Matthew 21:12-22 (ESV)

12 And Jesus entered the temple and drove out all who sold and bought in the temple, and he overturned the tables of the money-changers and the seats of those who sold pigeons. 13 He said to them, “It is written, ‘My house shall be called a house of prayer,’ but you make it a den of robbers.” 14 And the blind and the lame came to him in the temple, and he healed them. 15 But when the chief priests and the scribes saw the wonderful things that he did, and the children crying out in the temple, “Hosanna to the Son of David!” they were indignant, 16 and they said to him, “Do you hear what these are saying?” And Jesus said to them, “Yes; have you never read, “‘Out of the mouth of infants and nursing babies you have prepared praise’?” 17 And leaving them, he went out of the city to Bethany and lodged there. 18 In the morning, as he was returning to the city, he became hungry. 19 And seeing a fig tree by the wayside, he went to it and found nothing on it but only leaves. And he said to it, “May no fruit ever come from you again!” And the fig tree withered at once. 20 When the disciples saw it, they marveled, saying, “How did the fig tree wither at once?” 21 And Jesus answered them, “Truly, I say to you, if you have faith and do not doubt, you will not only do what has been done to the fig tree, but even if you say to this mountain, ‘Be taken up and thrown into the sea,’ it will happen. 22 And whatever you ask in prayer, you will receive, if you have faith.”

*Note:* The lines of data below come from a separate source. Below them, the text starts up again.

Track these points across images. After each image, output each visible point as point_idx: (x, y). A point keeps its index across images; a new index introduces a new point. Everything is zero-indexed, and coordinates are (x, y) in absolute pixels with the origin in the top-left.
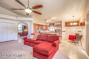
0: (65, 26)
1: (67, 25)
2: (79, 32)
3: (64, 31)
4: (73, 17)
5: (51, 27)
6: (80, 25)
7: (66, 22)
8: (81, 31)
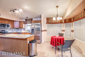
0: (47, 23)
1: (49, 22)
2: (62, 31)
3: (46, 31)
4: (57, 7)
5: (28, 25)
6: (63, 22)
7: (48, 18)
8: (64, 29)
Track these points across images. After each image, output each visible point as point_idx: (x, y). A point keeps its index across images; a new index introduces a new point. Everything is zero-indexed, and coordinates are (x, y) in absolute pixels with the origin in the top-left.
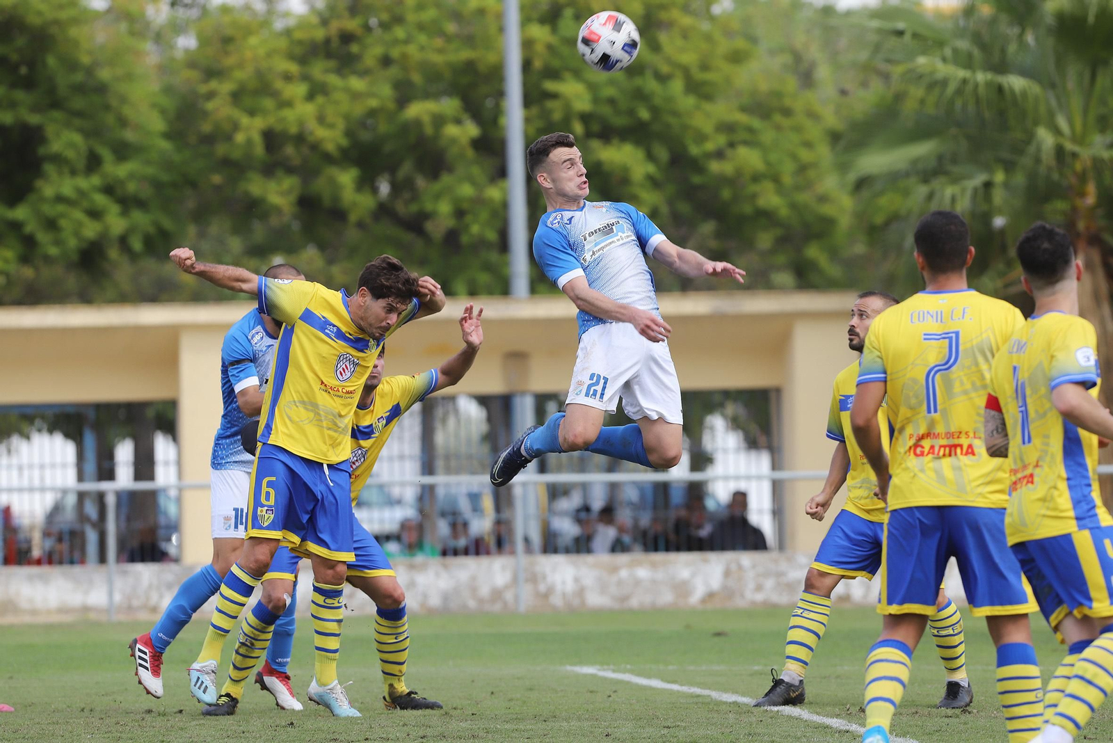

Jesus entered into the temple, which was supposed to be a place of prayer, and discovered people using both God’s house and God’s people for personal financial gain. In response, Jesus boldly drove out those who sought to make a profit there and overturned the tables of the money-changers. The money-changers were like people who exchange currency today. Because travelers came from all over to worship and make sacrifices to God, a variety of currencies were brought into the temple. The money-changers traded the coins the worshippers brought with them for coins that could be used to buy animals or pay the temple tax. But this all came with a substantial fee. No one was changing money for free. Verse 12 also states that Jesus overturned the seats of those who sold pigeons. There was nothing wrong with selling animals for sacrifice, as people who traveled far couldn’t bring their own birds with them. But Jesus was angry because the temple was not the place for the buying and selling of animals. These transactions should have taken place outside of God’s house. How could people seek the Lord in prayer with the clamor of buying and selling going on at the same time? In addition, Jesus said the “house of prayer had become a den of robbers.” Many who sold animals for sacrifice were overcharging the worshippers. This was never God’s design for his house or his people. Jesus let them know what he thought about their practices.

There have always been and will always continue to be people who seek to use God’s house and God’s people for personal financial gain. Although we don’t go to the temple to make sacrifices, we do go to church to worship, learn about, and serve the Lord. The church is not a place where people should peddle their wares, goods, and services. Of course, there’s absolutely nothing wrong with supporting one another’s businesses, but we must resist any desire to look at God’s people through the lens of potential monetary profit. Let’s keep our financial ventures outside of the church, and let’s be careful not to encourage or support those who even unknowingly use God’s people for profit. If you attend a church that keeps Christ and his word as its focus, thank God for that today. If you don’t, then find one as soon as you can!